当前正在尝试创建一个生成器函数,该函数一次生成一个文件行,同时忽略注释块并将末尾带有反斜杠的行与以下行连接起来。因此,对于这段文本:

# this entire line is a comment - don't include it in the output
<line0>
# this entire line is a comment - don't include it in the output
<line1># comment
<line2>
# this entire line is a comment - don't include it in the output
<line3.1 
line3.2 
line3.3>
<line4.1 
line4.2>
<line5># comment 
# more comment1 
more comment2>
<line6>
# here's a comment line continued to the next line 
this line is part of the comment from the previous line

理想的输出是:

<line0>
<line1>
<line2>
<line3.1 line3.2 line3.3>
<line4.1 line4.2>
<line5>
<line6>

这是我迄今为止的代码:

try:
file_name = open('path/to/file.txt', 'r')
except FileNotFoundError:
print("File could not be found.
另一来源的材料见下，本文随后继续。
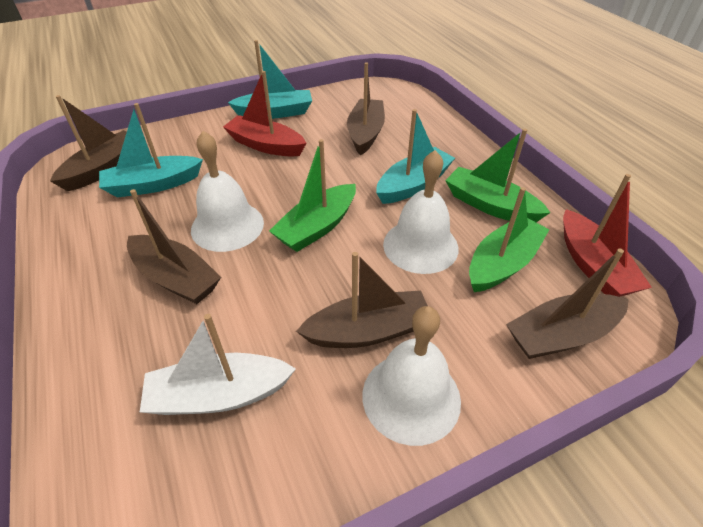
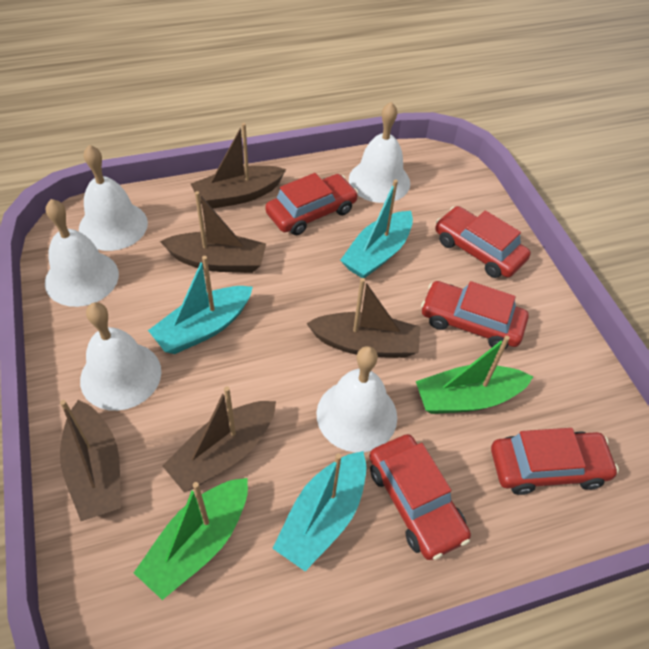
green boat: 3 -> 2
red boat: 2 -> 0
red car: 0 -> 5
white bell: 3 -> 5
white boat: 1 -> 0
Please check spelling of file name!")
sys.exit()
#Read lines in file
Lines = file_name.read().splitlines()
class FileLineGen:
def get_filelines(path: str) -> Iterator[str]:
for line in Lines:
#Exclude a line if it starts with #
if line.startswith("#"):
line.replace(line, "")
continue
if "#" in line:
#Split at where the # is located
line.split('#')
#Yield everything before the comment block
yield line.split('#')[0]
continue
if line.endswith('\'):
#Yield everything but the backslash
line = line[:-1]
yield line
continue
#Yield the line in all other cases
else:
yield line
gen = get_filelines(file_name)
for line in Lines:
print(next(gen))

这会产生以下输出:

<line0>
<line1>
<line2>
<line3.1 
line3.2 
line3.3>
<line4.1 
line4.2>
<line5>
more comment2>
<line6>
this line is part of the comment from the previous line

因此,我已经能够删除反斜杠,但我尝试了各种连接,但都无济于事。理想的逻辑是先将反斜杠与下一行连接起来,这样,如果行的开头有一个#,那么该行将被自动排除(并且后面的注释不会包含在输出中(。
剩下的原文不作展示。